Ce que l’on sait moins, c’est que le roman-feuilleton du même coup inventait le « grand roman » du XIXe siècle. Balzac, lisant Eugène Sue, entreprend La Comédie humaine, Hugo, les Misérables. C’est le roman-feuilleton qui invente alors les techniques nouvelles de narration : recours aux dialogues, suspense, découpage des scènes, nécessité, imposée par la publication quotidienne, pour « rebondir », d’un nombre impair de niveaux de narration. Et puis, surtout, qui impose de nouveaux personnages romanesques : la Ville et le Peuple.

Une belle rencontre autour des romans-feuilletons du XIXe siècle, à l’Auditorium, lundi à 14h, avec Jacques Baudou, Nathalie Beunat, Michel Le Bris et Pierre Dubois.

L’invention du roman noir

Dashiell Hammett

Il naît pile dans la crise de 29, avec La Moisson rouge de Dashiell Hammett et le Litte Caesar de W.R. Burnett. Une écriture hypertendue, où l’on dirait entendre le crépitement encore des machines à écrire pour dire toute la violence, le rythme, l’intensité de la ville des années 20. Ville-panthère d’Ed Mc Bain dans Le Sonneur, jungle d’asphalte pour Burnett dans La Femme à abattre, ville carnassière de Chester Himes dans La reine des pommes, ville tout à la fois fantastique et réaliste : le roman noir imposera de nouveaux modes de narration, inspirera durablement les littératures du monde entier. Et le cinéma.
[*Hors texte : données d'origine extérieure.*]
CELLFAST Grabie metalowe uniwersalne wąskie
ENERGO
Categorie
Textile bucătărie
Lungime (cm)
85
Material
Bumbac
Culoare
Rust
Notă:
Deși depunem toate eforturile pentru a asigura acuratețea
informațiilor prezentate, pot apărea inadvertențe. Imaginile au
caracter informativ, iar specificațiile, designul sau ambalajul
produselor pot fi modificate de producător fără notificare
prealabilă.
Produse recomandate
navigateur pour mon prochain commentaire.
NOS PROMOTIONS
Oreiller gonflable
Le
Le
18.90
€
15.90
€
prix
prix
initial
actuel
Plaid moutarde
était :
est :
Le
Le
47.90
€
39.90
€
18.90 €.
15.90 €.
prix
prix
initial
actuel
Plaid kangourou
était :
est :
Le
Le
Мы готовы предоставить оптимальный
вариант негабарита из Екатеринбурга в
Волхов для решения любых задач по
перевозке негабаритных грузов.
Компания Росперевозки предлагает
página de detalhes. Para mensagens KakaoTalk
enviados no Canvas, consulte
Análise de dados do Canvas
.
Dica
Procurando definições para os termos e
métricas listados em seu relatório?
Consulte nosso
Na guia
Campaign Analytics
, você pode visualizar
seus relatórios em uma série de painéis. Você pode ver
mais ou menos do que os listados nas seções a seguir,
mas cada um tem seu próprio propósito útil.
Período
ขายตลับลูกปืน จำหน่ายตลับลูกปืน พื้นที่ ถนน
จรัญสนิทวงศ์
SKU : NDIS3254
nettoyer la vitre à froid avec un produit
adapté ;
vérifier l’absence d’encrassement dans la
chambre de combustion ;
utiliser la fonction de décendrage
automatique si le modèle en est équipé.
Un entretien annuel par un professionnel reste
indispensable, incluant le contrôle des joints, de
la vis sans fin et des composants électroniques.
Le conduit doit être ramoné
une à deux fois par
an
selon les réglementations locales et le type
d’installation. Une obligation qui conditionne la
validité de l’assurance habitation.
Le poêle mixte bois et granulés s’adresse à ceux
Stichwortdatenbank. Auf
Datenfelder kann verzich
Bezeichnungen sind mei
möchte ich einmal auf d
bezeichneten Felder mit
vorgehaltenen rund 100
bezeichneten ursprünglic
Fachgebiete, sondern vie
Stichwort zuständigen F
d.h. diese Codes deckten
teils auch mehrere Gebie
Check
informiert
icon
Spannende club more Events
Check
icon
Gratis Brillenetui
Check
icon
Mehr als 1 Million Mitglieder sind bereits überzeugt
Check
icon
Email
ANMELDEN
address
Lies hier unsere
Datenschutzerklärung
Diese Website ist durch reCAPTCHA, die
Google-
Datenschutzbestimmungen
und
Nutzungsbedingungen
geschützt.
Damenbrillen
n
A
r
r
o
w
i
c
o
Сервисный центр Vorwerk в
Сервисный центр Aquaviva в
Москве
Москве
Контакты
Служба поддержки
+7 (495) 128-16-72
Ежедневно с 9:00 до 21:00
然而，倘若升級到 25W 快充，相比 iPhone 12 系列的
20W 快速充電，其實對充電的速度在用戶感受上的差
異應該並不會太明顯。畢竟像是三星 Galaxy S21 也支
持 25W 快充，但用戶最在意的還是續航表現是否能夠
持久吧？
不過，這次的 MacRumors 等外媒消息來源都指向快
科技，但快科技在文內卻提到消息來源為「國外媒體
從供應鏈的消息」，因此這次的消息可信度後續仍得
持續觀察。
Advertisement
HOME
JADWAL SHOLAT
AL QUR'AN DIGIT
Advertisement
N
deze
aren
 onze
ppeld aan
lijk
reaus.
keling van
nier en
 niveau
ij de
Séries TV : le roman-feuilleton d’aujourd’hui

« Du roman feuilleton à la série télé », une rencontre, à l’Auditorium, lundi à 16h, avec Vincent Colonna, Anne-Marie Garrat, Jacques Baudou, Sylvain Laurent et Michel Le Bris.

« Et si la fiction était plus juste que les sciences sociales ? » interrogait Sylvie Laurent dans la revue Esprit, à propos de The Wire, (Sur écoute) la série culte de David Simon et Ralph Burn que nous avions programmée il y a deux ans, chronique hallucinée d’un Baltimore ravagé par la drogue et la corruption, qu’Atlantic Monthly a comparé au Londres de Dickens. Un phénomène qui n’a fait que s’amplifier, marqué par la prééminence des scénaristes-écrivains, comme Pellecanos, et qui fascine aujourd’hui de plus en plus d’écrivains. Comme si c’était là, désormais, que se donnait à voir le monde en train de naître. Sur un média touchant le plus grand nombre, comme hier, pour le feuilleton, la première presse industrielle. La série TV inventant de nouveaux modes de narration, qui demain – déjà aujourd’hui – irrigueront le roman du XXIe siècle ? Les nouvelles séries TV héritières en cela du roman-feuilleton du XIXe ? Après tout, les avant-gardes n’ont jamais inventé de nouveaux procédés narratifs. Au fil du temps elles n’auront jamais fait que reprendre les techniques du théâtre du boulevard du Crime, du roman-feuilleton, du roman noir, du cinéma. Tout simplement parce que pour être lu, il faut des codes narratifs partagés.

Séries américaines !

Nous avons été dans les premiers à nous passionner pour ces séries, elles seront présentes de nouveau, tout au long du festival, cette année encore. Avec en point d’orgue une nuit consacrée à Treme , la nouvelle série de David Simon, dont nous avions déjà programmé la série culte The Wire (Sur écoute), sur Baltimore : trois mois après le séisme, dans une Nouvelle Orléans aban- donnée de tous, le combat d’un quartier pour survivre. Avec l’ambition, pour un David Simon en colère, de proposer ainsi une « voie d’accès au réel ». Musique omniprésente, envoûtante : une réussite.

À découvrir : Boardwalk Empire , quand la ville américaine devenait, plus qu’un personnage, un mythe. Atlantic City, au temps de la prohibition, dans les années 1920. Avec Martin Scorcese aux commandes. Et les scénaristes des Sopranos...

Sans oublier deux épisodes de Showrunners, des documentaires exceptionnels sur ceux qui font le succès des séries US : les scénaristes David Simon (The Wire, etc.) et Alan Ball (Six feet under et True Blood).